When I help someone plan his or her retirement, we focus on two goals: Making the most of what they have, and protecting their interests should retirement not go exactly as they’d wish. That second part is becoming more and more important. Today’s retirees have more challenges than their parents’ generation. Here are just a few of those challenges.

1. Longer lives, bigger bills

It’s not longevity alone that can tank your retirement savings – it’s the healthcare costs. At-home caregivers, hospital stays, hip replacements, and physical rehabilitation treatments snowball, and may swallow up your savings and backup plans.

2. No pension

Your parents had pensions, giving them a sense of security the rest of us may never know. When your retirement is in your hands, and you’re busy making a living and raising a family, the results generally are not good. If you’re like most Americans, you’re not saving enough.

3. Sandwich generation

Speaking of your parents, they might be moving in with you! Even if they don’t, many retirees are still responsible for taking care of their aging parents, and possibly their recession-struck children as well. You may not only have to plan for your own retirement needs, but your family’s needs too.

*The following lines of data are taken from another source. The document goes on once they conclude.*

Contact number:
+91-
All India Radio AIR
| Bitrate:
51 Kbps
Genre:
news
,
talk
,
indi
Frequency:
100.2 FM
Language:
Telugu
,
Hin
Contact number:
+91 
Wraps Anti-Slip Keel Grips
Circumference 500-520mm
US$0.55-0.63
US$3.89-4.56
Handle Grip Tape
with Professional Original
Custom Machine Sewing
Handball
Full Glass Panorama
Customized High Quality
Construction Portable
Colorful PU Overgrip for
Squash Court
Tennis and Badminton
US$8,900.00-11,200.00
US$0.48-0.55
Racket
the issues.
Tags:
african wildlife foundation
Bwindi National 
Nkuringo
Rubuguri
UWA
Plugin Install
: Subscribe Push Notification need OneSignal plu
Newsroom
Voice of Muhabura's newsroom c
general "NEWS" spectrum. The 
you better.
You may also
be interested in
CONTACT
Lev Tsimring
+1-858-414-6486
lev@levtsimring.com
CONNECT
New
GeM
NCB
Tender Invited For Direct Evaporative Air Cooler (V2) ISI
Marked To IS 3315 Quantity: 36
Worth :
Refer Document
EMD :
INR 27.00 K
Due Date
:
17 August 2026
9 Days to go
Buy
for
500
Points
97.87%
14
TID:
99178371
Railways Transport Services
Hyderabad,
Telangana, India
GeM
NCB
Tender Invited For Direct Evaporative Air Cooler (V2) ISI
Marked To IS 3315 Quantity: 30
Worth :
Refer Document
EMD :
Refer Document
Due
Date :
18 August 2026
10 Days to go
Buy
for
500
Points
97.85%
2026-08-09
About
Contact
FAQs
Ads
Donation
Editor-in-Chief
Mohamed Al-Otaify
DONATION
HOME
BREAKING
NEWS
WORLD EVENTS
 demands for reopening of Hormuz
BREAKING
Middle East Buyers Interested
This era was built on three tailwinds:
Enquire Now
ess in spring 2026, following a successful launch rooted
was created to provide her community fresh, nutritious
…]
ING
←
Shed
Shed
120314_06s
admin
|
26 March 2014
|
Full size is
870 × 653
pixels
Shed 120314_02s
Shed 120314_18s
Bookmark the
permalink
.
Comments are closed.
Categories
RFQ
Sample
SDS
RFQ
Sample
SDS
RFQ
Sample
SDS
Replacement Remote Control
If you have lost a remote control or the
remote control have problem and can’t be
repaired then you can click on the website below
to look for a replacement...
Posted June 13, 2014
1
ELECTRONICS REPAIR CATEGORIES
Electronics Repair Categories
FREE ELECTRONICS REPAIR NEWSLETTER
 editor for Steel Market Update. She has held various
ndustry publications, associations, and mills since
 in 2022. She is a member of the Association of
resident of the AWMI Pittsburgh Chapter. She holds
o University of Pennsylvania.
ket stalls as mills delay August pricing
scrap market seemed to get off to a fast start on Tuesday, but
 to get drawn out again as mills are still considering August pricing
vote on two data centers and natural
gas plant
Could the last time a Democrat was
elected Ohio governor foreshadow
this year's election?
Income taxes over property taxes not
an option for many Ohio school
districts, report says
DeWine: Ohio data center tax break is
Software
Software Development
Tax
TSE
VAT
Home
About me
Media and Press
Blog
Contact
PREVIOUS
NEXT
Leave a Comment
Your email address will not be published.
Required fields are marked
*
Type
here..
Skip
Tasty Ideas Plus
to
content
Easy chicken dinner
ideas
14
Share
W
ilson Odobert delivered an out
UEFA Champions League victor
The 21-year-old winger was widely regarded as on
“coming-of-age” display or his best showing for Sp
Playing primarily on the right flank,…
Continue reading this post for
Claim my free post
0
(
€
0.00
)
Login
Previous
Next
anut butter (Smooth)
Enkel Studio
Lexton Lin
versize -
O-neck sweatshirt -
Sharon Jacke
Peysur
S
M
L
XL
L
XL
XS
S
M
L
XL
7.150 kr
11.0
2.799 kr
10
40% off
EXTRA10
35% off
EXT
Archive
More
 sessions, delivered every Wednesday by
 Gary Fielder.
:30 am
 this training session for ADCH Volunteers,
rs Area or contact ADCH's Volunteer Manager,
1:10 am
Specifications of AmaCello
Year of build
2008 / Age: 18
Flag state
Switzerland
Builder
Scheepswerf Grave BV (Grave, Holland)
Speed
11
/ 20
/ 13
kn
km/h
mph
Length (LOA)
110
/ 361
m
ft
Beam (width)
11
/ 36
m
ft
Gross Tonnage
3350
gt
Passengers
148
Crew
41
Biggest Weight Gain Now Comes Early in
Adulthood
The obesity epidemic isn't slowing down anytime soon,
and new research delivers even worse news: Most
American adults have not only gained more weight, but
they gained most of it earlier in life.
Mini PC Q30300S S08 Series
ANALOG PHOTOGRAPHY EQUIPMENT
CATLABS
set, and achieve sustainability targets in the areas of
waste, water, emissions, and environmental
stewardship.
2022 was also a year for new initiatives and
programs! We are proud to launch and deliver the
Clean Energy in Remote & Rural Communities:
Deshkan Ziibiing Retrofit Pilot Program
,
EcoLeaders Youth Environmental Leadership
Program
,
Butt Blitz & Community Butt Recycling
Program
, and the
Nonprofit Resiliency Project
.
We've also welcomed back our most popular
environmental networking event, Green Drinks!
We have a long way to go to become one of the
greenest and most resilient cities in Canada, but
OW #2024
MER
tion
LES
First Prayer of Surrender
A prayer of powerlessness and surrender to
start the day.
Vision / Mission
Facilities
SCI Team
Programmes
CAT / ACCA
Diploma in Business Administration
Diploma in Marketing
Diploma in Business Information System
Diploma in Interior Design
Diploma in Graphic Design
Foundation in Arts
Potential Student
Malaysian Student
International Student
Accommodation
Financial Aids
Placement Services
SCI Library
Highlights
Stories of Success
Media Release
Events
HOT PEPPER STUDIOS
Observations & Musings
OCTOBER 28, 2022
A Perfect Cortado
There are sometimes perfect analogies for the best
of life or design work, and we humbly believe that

4. Living in a “C” grade nation

A new report comparing the U.S. with 24 other nations gave our country a “C” grade on pensions and retirement plans. Other nations garnering the barely-passing “C” grade were Poland, South Africa and Brazil. That grade stands for “some good features” with “major risks and/or shortcomings that should be addressed.” Chief among those is inadequate income generated from retirement plans.

Now, I don’t mean to make you depressed. Just understand that there are challenges, and some things may go wrong. Hope for the best, plan for the worst – that’s our motto. Let’s say the worst happened and the only income you could count on was your Social Security (no laughter please, this is serious). What might your options be?

The Good News

U.S. News & World Report recently came out with The 10 Best Places to Retire on Social Security Alone, where Social Security can cover basic monthly expenses. With the average monthly Social Security check coming out to $1,294 ($31,056 per year), five of the most affordable cities are: Albuquerque, New Mexico; Austin, Texas; Buffalo, New York; Columbia, South Carolina; and Grand Rapids, Michigan. Many of these places don’t even tax Social Security income.

However, the secret to living relatively well in any of these cities is owning your house free and clear. Yes, even when all else fails, you should still plan to pay off that mortgage.

Our generation faces more retirement challenges than any other generation has experienced, but let’s not forget that we are intelligent, educated, well-traveled people. With a little planning, we can tackle those challenges and set the example for our children and grandchildren to follow.

And, if all else fails, we can move to Albuquerque.